NYC Graphic Novelists catches a video of Dean Haspiel talking comics and other stuff with Seth Kushner, who photographed him for NYCGN.

Therefore Repent, Jim Munroe’s post-Rapture graphic novel, is now available in its entirety here in a variety of formats. (Thanks to Matthew J. Brady for pointing that out.)

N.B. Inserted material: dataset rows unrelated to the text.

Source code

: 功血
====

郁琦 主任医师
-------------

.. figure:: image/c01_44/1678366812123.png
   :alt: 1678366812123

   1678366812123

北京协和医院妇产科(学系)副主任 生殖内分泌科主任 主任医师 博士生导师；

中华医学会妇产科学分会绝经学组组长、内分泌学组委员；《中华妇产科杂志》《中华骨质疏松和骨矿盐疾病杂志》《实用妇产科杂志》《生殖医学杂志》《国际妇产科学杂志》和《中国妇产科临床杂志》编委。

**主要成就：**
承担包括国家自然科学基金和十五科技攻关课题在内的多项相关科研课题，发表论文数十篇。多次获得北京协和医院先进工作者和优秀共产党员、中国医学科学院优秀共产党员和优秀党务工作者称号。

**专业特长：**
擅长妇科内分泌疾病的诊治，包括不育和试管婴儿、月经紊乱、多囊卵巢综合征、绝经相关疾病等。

If you scroll down far enough in this Cup O’Joe column, you will see what Joe Quesada thinks of digital distribution of comics. At NYCC, DC vp John Cunningham talked about comics and e-readers and commented that if 10% of the readers migrated to such devices it could affect 60% of the market. Joe doesn’t see it that way:

Perhaps I’m not quite understanding the gist of what he’s saying but the math doesn’t really register to me. I don’t see 10%, 20% or any percentage of comic fans “migrating” away. I see 10%, 20% or some percentage of brand-new fans migrating in. I see all these new advancements and technologies as inroads to comics. They’re additive.

He then makes the point that collected editions sold in bookstores didn’t destroy the direct market, they strengthened it. The next exchange made me grind my teeth, however:

JM: I subscribe to The Los Angeles Times, which probably makes me a dinosaur. I also know I can read every word of the Times for free on their Website if I choose too. Part of Cunningham’s speech were words to the effect of “if people get it digitally, they feel they shouldn’t have to pay for it.” It’s hard to disagree with that.But is that right? I mean morally so? And does it apply to comics?

JQ: Yeah, I saw that on John’s video clip as well, and one respect in which I think he is totally right is that if you’ve been offering it for free, going to a pay model is much harder to do.But I also think what you’re talking about is unique mostly to the news business because ANYONE can report on the news.

Gaaah! Thanks to Robot 6, which reads these godawful columns so I don’t have to!